Dataset items:
-----
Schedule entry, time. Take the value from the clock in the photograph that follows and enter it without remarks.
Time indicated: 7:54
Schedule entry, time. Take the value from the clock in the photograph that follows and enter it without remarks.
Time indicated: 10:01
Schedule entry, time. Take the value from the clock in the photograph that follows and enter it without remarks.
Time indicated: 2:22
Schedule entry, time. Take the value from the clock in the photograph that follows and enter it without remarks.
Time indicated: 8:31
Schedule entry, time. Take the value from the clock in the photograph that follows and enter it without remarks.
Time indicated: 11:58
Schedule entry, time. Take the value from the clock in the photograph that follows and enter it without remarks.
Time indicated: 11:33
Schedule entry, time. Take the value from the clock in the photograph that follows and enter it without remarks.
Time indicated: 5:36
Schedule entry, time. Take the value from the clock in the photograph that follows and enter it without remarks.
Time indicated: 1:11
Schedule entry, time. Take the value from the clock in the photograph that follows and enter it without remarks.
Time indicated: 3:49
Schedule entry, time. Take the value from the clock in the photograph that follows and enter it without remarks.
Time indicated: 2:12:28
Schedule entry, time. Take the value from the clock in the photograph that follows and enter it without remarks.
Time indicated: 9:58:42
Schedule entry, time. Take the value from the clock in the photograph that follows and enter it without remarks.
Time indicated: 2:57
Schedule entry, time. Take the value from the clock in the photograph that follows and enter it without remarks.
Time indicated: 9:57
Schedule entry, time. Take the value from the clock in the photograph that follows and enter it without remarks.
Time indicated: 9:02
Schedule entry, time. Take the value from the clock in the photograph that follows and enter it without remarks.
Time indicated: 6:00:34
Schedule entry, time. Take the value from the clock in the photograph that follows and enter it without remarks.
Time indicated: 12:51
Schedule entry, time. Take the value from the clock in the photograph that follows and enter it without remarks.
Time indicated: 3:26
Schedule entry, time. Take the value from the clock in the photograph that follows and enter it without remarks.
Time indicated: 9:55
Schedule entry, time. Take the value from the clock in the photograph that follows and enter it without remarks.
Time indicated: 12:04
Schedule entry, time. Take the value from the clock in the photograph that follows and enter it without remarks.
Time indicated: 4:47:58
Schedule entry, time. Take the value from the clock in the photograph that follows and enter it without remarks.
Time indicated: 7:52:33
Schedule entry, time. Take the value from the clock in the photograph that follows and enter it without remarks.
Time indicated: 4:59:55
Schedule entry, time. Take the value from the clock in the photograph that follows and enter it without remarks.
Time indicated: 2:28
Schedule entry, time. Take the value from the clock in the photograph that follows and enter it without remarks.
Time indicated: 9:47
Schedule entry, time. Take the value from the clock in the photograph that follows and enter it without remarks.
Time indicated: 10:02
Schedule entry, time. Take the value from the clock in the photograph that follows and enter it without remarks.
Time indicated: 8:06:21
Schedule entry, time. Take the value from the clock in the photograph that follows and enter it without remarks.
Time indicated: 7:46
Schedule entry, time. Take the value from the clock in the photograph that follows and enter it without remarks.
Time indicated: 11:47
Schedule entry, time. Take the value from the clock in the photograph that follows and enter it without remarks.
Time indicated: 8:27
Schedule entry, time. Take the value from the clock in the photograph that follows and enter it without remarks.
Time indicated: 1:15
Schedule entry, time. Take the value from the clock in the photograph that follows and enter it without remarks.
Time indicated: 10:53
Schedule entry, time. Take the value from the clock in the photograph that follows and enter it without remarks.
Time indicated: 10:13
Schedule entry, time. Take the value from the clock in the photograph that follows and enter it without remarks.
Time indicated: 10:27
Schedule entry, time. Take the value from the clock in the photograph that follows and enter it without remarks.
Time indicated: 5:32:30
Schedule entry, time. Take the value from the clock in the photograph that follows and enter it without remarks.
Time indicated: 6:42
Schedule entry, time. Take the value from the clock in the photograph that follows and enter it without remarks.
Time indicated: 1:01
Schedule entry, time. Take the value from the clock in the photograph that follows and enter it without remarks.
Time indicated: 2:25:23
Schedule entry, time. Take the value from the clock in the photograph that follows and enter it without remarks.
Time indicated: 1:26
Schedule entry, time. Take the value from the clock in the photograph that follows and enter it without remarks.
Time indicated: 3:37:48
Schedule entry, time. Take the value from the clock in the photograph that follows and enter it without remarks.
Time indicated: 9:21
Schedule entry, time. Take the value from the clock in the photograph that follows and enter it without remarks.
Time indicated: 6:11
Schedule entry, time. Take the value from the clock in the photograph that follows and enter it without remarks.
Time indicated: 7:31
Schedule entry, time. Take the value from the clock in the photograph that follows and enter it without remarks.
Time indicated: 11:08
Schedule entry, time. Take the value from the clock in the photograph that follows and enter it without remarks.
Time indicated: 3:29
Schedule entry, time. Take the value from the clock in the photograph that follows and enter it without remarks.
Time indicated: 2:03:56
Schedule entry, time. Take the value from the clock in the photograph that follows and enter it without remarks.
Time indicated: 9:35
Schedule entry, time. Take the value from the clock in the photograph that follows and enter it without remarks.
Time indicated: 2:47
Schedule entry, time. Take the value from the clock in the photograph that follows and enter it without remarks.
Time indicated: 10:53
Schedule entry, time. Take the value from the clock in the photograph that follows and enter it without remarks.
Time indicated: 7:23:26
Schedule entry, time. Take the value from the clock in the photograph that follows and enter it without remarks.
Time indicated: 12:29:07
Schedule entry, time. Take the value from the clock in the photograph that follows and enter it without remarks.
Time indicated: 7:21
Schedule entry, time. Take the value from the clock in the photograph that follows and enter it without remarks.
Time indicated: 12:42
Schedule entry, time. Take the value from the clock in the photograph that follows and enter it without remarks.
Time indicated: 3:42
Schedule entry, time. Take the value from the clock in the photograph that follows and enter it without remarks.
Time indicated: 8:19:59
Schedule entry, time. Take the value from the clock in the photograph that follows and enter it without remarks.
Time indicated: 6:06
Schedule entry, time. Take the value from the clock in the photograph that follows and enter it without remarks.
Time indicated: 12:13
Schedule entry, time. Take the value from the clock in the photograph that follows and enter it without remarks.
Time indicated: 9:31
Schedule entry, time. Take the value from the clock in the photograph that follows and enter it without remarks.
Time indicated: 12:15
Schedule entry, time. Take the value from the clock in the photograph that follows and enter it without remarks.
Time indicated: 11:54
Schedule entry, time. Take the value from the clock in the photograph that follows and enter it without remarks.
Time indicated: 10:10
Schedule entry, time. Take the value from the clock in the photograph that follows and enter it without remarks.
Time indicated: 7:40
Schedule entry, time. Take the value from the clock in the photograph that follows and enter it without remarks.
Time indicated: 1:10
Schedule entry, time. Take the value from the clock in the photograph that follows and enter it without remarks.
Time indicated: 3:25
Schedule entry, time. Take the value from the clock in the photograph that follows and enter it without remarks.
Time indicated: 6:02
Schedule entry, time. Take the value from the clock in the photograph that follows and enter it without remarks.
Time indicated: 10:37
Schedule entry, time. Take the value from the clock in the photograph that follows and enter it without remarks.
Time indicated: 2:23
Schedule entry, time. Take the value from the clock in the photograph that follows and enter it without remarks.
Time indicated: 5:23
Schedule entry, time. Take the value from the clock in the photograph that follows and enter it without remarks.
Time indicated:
-----
DIRECTIVE >>
Write out every line of the records above as a JSON list of strings, one string per line, omitting any blank lines.

FINISHED EXERCISE >>
[
  "Schedule entry, time. Take the value from the clock in the photograph that follows and enter it without remarks.",
  "Time indicated: 7:54",
  "Schedule entry, time. Take the value from the clock in the photograph that follows and enter it without remarks.",
  "Time indicated: 10:01",
  "Schedule entry, time. Take the value from the clock in the photograph that follows and enter it without remarks.",
  "Time indicated: 2:22",
  "Schedule entry, time. Take the value from the clock in the photograph that follows and enter it without remarks.",
  "Time indicated: 8:31",
  "Schedule entry, time. Take the value from the clock in the photograph that follows and enter it without remarks.",
  "Time indicated: 11:58",
  "Schedule entry, time. Take the value from the clock in the photograph that follows and enter it without remarks.",
  "Time indicated: 11:33",
  "Schedule entry, time. Take the value from the clock in the photograph that follows and enter it without remarks.",
  "Time indicated: 5:36",
  "Schedule entry, time. Take the value from the clock in the photograph that follows and enter it without remarks.",
  "Time indicated: 1:11",
  "Schedule entry, time. Take the value from the clock in the photograph that follows and enter it without remarks.",
  "Time indicated: 3:49",
  "Schedule entry, time. Take the value from the clock in the photograph that follows and enter it without remarks.",
  "Time indicated: 2:12:28",
  "Schedule entry, time. Take the value from the clock in the photograph that follows and enter it without remarks.",
  "Time indicated: 9:58:42",
  "Schedule entry, time. Take the value from the clock in the photograph that follows and enter it without remarks.",
  "Time indicated: 2:57",
  "Schedule entry, time. Take the value from the clock in the photograph that follows and enter it without remarks.",
  "Time indicated: 9:57",
  "Schedule entry, time. Take the value from the clock in the photograph that follows and enter it without remarks.",
  "Time indicated: 9:02",
  "Schedule entry, time. Take the value from the clock in the photograph that follows and enter it without remarks.",
  "Time indicated: 6:00:34",
  "Schedule entry, time. Take the value from the clock in the photograph that follows and enter it without remarks.",
  "Time indicated: 12:51",
  "Schedule entry, time. Take the value from the clock in the photograph that follows and enter it without remarks.",
  "Time indicated: 3:26",
  "Schedule entry, time. Take the value from the clock in the photograph that follows and enter it without remarks.",
  "Time indicated: 9:55",
  "Schedule entry, time. Take the value from the clock in the photograph that follows and enter it without remarks.",
  "Time indicated: 12:04",
  "Schedule entry, time. Take the value from the clock in the photograph that follows and enter it without remarks.",
  "Time indicated: 4:47:58",
  "Schedule entry, time. Take the value from the clock in the photograph that follows and enter it without remarks.",
  "Time indicated: 7:52:33",
  "Schedule entry, time. Take the value from the clock in the photograph that follows and enter it without remarks.",
  "Time indicated: 4:59:55",
  "Schedule entry, time. Take the value from the clock in the photograph that follows and enter it without remarks.",
  "Time indicated: 2:28",
  "Schedule entry, time. Take the value from the clock in the photograph that follows and enter it without remarks.",
  "Time indicated: 9:47",
  "Schedule entry, time. Take the value from the clock in the photograph that follows and enter it without remarks.",
  "Time indicated: 10:02",
  "Schedule entry, time. Take the value from the clock in the photograph that follows and enter it without remarks.",
  "Time indicated: 8:06:21",
  "Schedule entry, time. Take the value from the clock in the photograph that follows and enter it without remarks.",
  "Time indicated: 7:46",
  "Schedule entry, time. Take the value from the clock in the photograph that follows and enter it without remarks.",
  "Time indicated: 11:47",
  "Schedule entry, time. Take the value from the clock in the photograph that follows and enter it without remarks.",
  "Time indicated: 8:27",
  "Schedule entry, time. Take the value from the clock in the photograph that follows and enter it without remarks.",
  "Time indicated: 1:15",
  "Schedule entry, time. Take the value from the clock in the photograph that follows and enter it without remarks.",
  "Time indicated: 10:53",
  "Schedule entry, time. Take the value from the clock in the photograph that follows and enter it without remarks.",
  "Time indicated: 10:13",
  "Schedule entry, time. Take the value from the clock in the photograph that follows and enter it without remarks.",
  "Time indicated: 10:27",
  "Schedule entry, time. Take the value from the clock in the photograph that follows and enter it without remarks.",
  "Time indicated: 5:32:30",
  "Schedule entry, time. Take the value from the clock in the photograph that follows and enter it without remarks.",
  "Time indicated: 6:42",
  "Schedule entry, time. Take the value from the clock in the photograph that follows and enter it without remarks.",
  "Time indicated: 1:01",
  "Schedule entry, time. Take the value from the clock in the photograph that follows and enter it without remarks.",
  "Time indicated: 2:25:23",
  "Schedule entry, time. Take the value from the clock in the photograph that follows and enter it without remarks.",
  "Time indicated: 1:26",
  "Schedule entry, time. Take the value from the clock in the photograph that follows and enter it without remarks.",
  "Time indicated: 3:37:48",
  "Schedule entry, time. Take the value from the clock in the photograph that follows and enter it without remarks.",
  "Time indicated: 9:21",
  "Schedule entry, time. Take the value from the clock in the photograph that follows and enter it without remarks.",
  "Time indicated: 6:11",
  "Schedule entry, time. Take the value from the clock in the photograph that follows and enter it without remarks.",
  "Time indicated: 7:31",
  "Schedule entry, time. Take the value from the clock in the photograph that follows and enter it without remarks.",
  "Time indicated: 11:08",
  "Schedule entry, time. Take the value from the clock in the photograph that follows and enter it without remarks.",
  "Time indicated: 3:29",
  "Schedule entry, time. Take the value from the clock in the photograph that follows and enter it without remarks.",
  "Time indicated: 2:03:56",
  "Schedule entry, time. Take the value from the clock in the photograph that follows and enter it without remarks.",
  "Time indicated: 9:35",
  "Schedule entry, time. Take the value from the clock in the photograph that follows and enter it without remarks.",
  "Time indicated: 2:47",
  "Schedule entry, time. Take the value from the clock in the photograph that follows and enter it without remarks.",
  "Time indicated: 10:53",
  "Schedule entry, time. Take the value from the clock in the photograph that follows and enter it without remarks.",
  "Time indicated: 7:23:26",
  "Schedule entry, time. Take the value from the clock in the photograph that follows and enter it without remarks.",
  "Time indicated: 12:29:07",
  "Schedule entry, time. Take the value from the clock in the photograph that follows and enter it without remarks.",
  "Time indicated: 7:21",
  "Schedule entry, time. Take the value from the clock in the photograph that follows and enter it without remarks.",
  "Time indicated: 12:42",
  "Schedule entry, time. Take the value from the clock in the photograph that follows and enter it without remarks.",
  "Time indicated: 3:42",
  "Schedule entry, time. Take the value from the clock in the photograph that follows and enter it without remarks.",
  "Time indicated: 8:19:59",
  "Schedule entry, time. Take the value from the clock in the photograph that follows and enter it without remarks.",
  "Time indicated: 6:06",
  "Schedule entry, time. Take the value from the clock in the photograph that follows and enter it without remarks.",
  "Time indicated: 12:13",
  "Schedule entry, time. Take the value from the clock in the photograph that follows and enter it without remarks.",
  "Time indicated: 9:31",
  "Schedule entry, time. Take the value from the clock in the photograph that follows and enter it without remarks.",
  "Time indicated: 12:15",
  "Schedule entry, time. Take the value from the clock in the photograph that follows and enter it without remarks.",
  "Time indicated: 11:54",
  "Schedule entry, time. Take the value from the clock in the photograph that follows and enter it without remarks.",
  "Time indicated: 10:10",
  "Schedule entry, time. Take the value from the clock in the photograph that follows and enter it without remarks.",
  "Time indicated: 7:40",
  "Schedule entry, time. Take the value from the clock in the photograph that follows and enter it without remarks.",
  "Time indicated: 1:10",
  "Schedule entry, time. Take the value from the clock in the photograph that follows and enter it without remarks.",
  "Time indicated: 3:25",
  "Schedule entry, time. Take the value from the clock in the photograph that follows and enter it without remarks.",
  "Time indicated: 6:02",
  "Schedule entry, time. Take the value from the clock in the photograph that follows and enter it without remarks.",
  "Time indicated: 10:37",
  "Schedule entry, time. Take the value from the clock in the photograph that follows and enter it without remarks.",
  "Time indicated: 2:23",
  "Schedule entry, time. Take the value from the clock in the photograph that follows and enter it without remarks.",
  "Time indicated: 5:23",
  "Schedule entry, time. Take the value from the clock in the photograph that follows and enter it without remarks.",
  "Time indicated:"
]